Top of Text provided

DARMAK AND JALAD AT TANAGRA

Mythic form and Jungian archetype have been important aspects of the Star Trek narrative from the earliest episodes of TOS on. The universality of Star Trek’s “deep structure” is undoubtedly a major ingredient in its enduring appeal across cultural and generational lines.

Sometimes, though, Star Trek has elevated mythic tradition out of the narrative structure of an episode and examined its role in cultural formation more directly. Nowhere has ST done a better job of exploring myth and culture than in “Darmok,” the second episode of season five of TNG.

Responding to a signal from the Tamarians, a race with whom the Federation would very much like to establish formal relations, the Enterprise has rendezvoused with a Tamarian ship in orbit over El-Adral IV, an apparently uninhabited planet.

While the universal translator can decipher individual words, it cannot make sense out of the structure of the Tamarian language. The Tamarians express themselves in what, at first, seem to be nonsensical phrases. Frustration mounts on both the Tamarian and Federation sides of the exchange as neither can make itself comprehensible to the other.

In a flash, Picard finds himself transported to the planet’s surface, where he is alone with Dathon, the Tamarian captain (beautifully portrayed by Paul Winfield). More frustration and suspicion ensues. Dathon continues to speak in what seem to Picard riddles. “Darmak and Jalad at Tanagra.” “Shaka, when the walls fell.”

Picard at first assumes that Dathon intends to engage in one-on-one combat, but gradually comes to realize that Dathon is trying to use the situation to help him understand how Tamarians communicate.

Picard, ever the Renaissance man, pieces together the linguistic and contextual evidence and figures out that the Tamarians communicate almost exclusively by metaphor, and, more importantly, by metaphors drawn from their own universe of myth and legend.

When Dathon says, “Darmok and Jalad at Tanagra,” he is apparently referring to a Tamarian myth involving two warriors who found themselves facing a common enemy together and who came to understand one another through that experience. The requisite common enemy, of course, presents itself. Dathon dies in combat. Picard grieves the death of his newly-discovered friend, but knows that Dathon’s sacrifice was necessary if the Federation and the Tamarians were ever going to learn how to communicate.

In a gorgeous little epilogue, we find Picard studying Homer in an attempt to gain a deeper understanding of his own culture’s mythic heritage.

I’ve read analyses by some linguists who are critical of the episode and present what seem like convincing arguments regarding the improbability of the Tamarian language structure.

I acknowledge those arguments and then set them aside.

“Darmok” is not an exercise in linguistic speculation. “Darmok” is a Star Trek parable and its significance lies in its appreciation and exposition of the ways that myth and legend shape a culture’s self-understanding and its understanding of the universe.

The Tamarians (more precisely, the “children of Tama”) have imbibed so deeply of their own mythology that it has come to shape their language. They think mythologically and express themselves mythologically.

Bottom of Text provided
Top of Dataset records

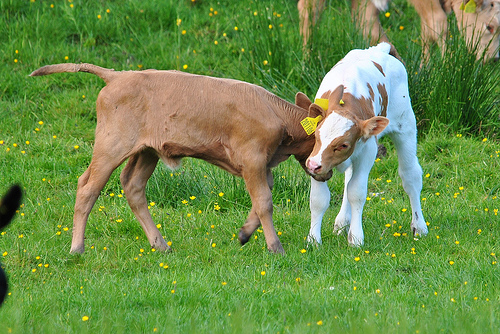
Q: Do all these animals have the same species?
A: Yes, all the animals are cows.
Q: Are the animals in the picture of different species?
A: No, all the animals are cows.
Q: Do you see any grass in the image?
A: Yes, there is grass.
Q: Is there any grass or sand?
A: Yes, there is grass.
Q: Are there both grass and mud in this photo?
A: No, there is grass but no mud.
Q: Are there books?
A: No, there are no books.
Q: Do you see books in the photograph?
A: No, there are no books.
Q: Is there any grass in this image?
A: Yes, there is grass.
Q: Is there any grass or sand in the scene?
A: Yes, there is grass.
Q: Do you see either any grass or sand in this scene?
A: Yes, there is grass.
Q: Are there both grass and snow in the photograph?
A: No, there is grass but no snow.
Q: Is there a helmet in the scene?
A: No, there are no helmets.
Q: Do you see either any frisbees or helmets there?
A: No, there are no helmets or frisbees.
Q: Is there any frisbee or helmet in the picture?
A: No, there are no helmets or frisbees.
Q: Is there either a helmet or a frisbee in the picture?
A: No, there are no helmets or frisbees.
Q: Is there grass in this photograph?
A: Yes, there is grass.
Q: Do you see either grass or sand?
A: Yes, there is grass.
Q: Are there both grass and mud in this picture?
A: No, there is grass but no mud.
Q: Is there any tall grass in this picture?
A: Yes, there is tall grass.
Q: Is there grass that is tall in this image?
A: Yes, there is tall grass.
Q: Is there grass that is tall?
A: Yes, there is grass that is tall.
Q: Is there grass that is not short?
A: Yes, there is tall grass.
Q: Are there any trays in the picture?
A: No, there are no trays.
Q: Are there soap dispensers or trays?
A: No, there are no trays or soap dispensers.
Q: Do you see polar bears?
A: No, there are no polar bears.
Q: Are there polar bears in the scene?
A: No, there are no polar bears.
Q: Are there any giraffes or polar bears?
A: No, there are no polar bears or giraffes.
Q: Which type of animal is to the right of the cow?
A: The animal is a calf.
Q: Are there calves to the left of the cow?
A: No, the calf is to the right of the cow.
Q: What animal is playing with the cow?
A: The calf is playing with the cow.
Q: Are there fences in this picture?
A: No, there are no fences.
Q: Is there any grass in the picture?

Bottom of Dataset records

## Try it:
Repeat the part of the Darmok essay from "In a gorgeous" to "Tamarian language structure.", word for word. The records aren't needed here.

## Output of the task:
In a gorgeous little epilogue, we find Picard studying Homer in an attempt to gain a deeper understanding of his own culture’s mythic heritage.

I’ve read analyses by some linguists who are critical of the episode and present what seem like convincing arguments regarding the improbability of the Tamarian language structure.